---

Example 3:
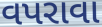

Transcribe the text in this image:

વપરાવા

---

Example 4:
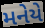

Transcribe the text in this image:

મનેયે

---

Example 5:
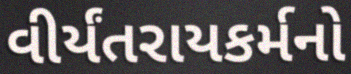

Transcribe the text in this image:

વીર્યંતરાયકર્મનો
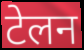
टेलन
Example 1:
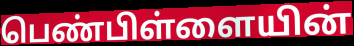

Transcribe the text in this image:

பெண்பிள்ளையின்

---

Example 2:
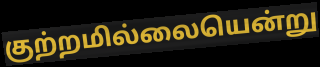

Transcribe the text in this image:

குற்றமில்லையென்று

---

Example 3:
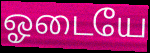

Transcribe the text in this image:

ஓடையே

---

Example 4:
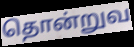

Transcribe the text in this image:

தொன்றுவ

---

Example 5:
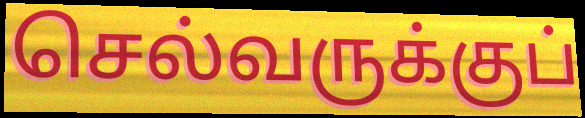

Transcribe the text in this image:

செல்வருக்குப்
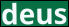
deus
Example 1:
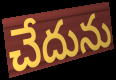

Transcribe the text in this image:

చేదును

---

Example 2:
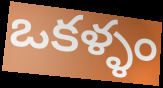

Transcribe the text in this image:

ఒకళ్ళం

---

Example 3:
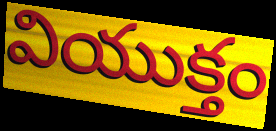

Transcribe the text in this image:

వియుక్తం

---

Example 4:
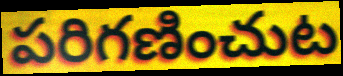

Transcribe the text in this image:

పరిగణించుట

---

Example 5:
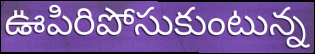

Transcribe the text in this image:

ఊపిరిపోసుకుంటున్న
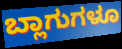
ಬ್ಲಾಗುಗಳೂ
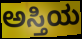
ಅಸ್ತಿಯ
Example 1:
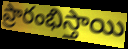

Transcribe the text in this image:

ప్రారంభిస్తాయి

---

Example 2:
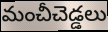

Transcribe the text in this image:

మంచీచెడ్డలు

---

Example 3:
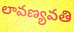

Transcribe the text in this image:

* **Aim of the exercise**
Restate the material above exactly. Exclude all pictures.

* **Answer area**
---

Example 3:

Transcribe the text in this image:

વપરાવા

---

Example 4:

Transcribe the text in this image:

મનેયે

---

Example 5:

Transcribe the text in this image:

વીર્યંતરાયકર્મનો
टेलन
Example 1:

Transcribe the text in this image:

பெண்பிள்ளையின்

---

Example 2:

Transcribe the text in this image:

குற்றமில்லையென்று

---

Example 3:

Transcribe the text in this image:

ஓடையே

---

Example 4:

Transcribe the text in this image:

தொன்றுவ

---

Example 5:

Transcribe the text in this image:

செல்வருக்குப்
deus
Example 1:

Transcribe the text in this image:

చేదును

---

Example 2:

Transcribe the text in this image:

ఒకళ్ళం

---

Example 3:

Transcribe the text in this image:

వియుక్తం

---

Example 4:

Transcribe the text in this image:

పరిగణించుట

---

Example 5:

Transcribe the text in this image:

ఊపిరిపోసుకుంటున్న
ಬ್ಲಾಗುಗಳೂ
ಅಸ್ತಿಯ
Example 1:

Transcribe the text in this image:

ప్రారంభిస్తాయి

---

Example 2:

Transcribe the text in this image:

మంచీచెడ్డలు

---

Example 3:

Transcribe the text in this image:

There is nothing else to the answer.